Northeastern Section - 50th Annual Meeting (23–25 March 2015)

Paper No. 2
Presentation Time: 8:40 AM

EAST ANTARCTIC ICE SHEET BEHAVIOR DURING THE PLIOCENE


OCONNELL, Suzanne, HALL, James T., GROSS, Jason, TRUE-ALCALA, Tavo, CASTELLO, Vanessa and WILKIN, Rosalin, Earth & Environmental Sciences, Wesleyan University, 265 Church St, Middletown, CT 06457, soconnell@wesleyan.edu

Climatic conditions in the Pliocene, especially the amount of polar ice, are an important and debated topic. Important because atmospheric CO2levels are estimated to have been 400 ppm, similar to todays. Both proxy data and global climate models suggest warmer temperatures, at least 2 degrees C above pre-industrial levels. One consequence of the warmer conditions was higher sea level. Just how much higher is debated, probably somewhere between 12 and 30 meters higher than today. Addressing this question is the focus of the PLIOMAX project. The melting of Greenland and West Antarctic ice sheets can provide about fifteen meters of sea level rise above present levels. However sea level rise of more than fifteen meters would require some melting of the East Antarctic Ice Sheet (EAIS). For decades the EAIS has been considered stable, not likely to melt unless global climate warmed considerably more than today. Sedimentary evidence from scientific ocean drilling and Andrill suggest mid-Pliocene melting, at least in the lower elevations of the EAIS.

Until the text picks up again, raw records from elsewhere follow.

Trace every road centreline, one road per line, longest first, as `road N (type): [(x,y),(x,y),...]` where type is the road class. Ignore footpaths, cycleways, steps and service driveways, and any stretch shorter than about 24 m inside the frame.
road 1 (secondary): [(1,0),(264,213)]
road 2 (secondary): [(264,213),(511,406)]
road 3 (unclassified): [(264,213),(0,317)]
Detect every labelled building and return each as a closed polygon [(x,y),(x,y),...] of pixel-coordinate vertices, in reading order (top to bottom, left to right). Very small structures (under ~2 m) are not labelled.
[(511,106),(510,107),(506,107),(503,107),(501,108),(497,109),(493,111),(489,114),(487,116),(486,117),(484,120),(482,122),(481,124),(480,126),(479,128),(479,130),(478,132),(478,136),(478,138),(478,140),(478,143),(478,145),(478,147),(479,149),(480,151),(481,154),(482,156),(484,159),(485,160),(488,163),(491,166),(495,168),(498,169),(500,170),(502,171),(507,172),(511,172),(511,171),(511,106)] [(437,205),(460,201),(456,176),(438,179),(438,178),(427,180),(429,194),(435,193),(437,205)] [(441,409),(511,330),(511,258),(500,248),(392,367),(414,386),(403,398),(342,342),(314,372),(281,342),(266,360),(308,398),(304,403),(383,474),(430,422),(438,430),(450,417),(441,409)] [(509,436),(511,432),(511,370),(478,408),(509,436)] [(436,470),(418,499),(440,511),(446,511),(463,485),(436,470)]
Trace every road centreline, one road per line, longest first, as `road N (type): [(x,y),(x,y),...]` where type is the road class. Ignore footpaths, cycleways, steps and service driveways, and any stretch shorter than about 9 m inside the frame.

To further address the question of EAIS Pliocene melting we have examined early Pliocene through Pleistocene sediments at ODP Site 693 in the Weddell Sea, adjacent to Dronning Maud Land margin, a high elevation coastal region. The sediments are dominated by terrigeneous material, primarily fine silt, with less than 10% coarse fraction, considered ice-rafted. 40Ar/39Ar fingerprinting of hornblendes gives a consistent age of about 500 my, suggesting a similar or constant sediment source. Independent wavelet analysis of both down-core XRF data and spectral analysis on individual sediment samples from fully recovered cores indicate a high sedimentation rate (10 cm/1000years) and an obliquity pacing. Discontinuous recovery between middle and upper Pliocene, and Pleistocene sediments does not allow us to identify mid-Pliocene and Pleistocene boundaries. However, given the lower Pliocene sedimentation rate, either sedimentation slowed considerably in the middle Pliocene to Pleistocene or there was considerable erosion. We speculate that erosion, possibly associated with the mid-Pliocene warm period, which likely consisted of extensive melting, removed part of the record.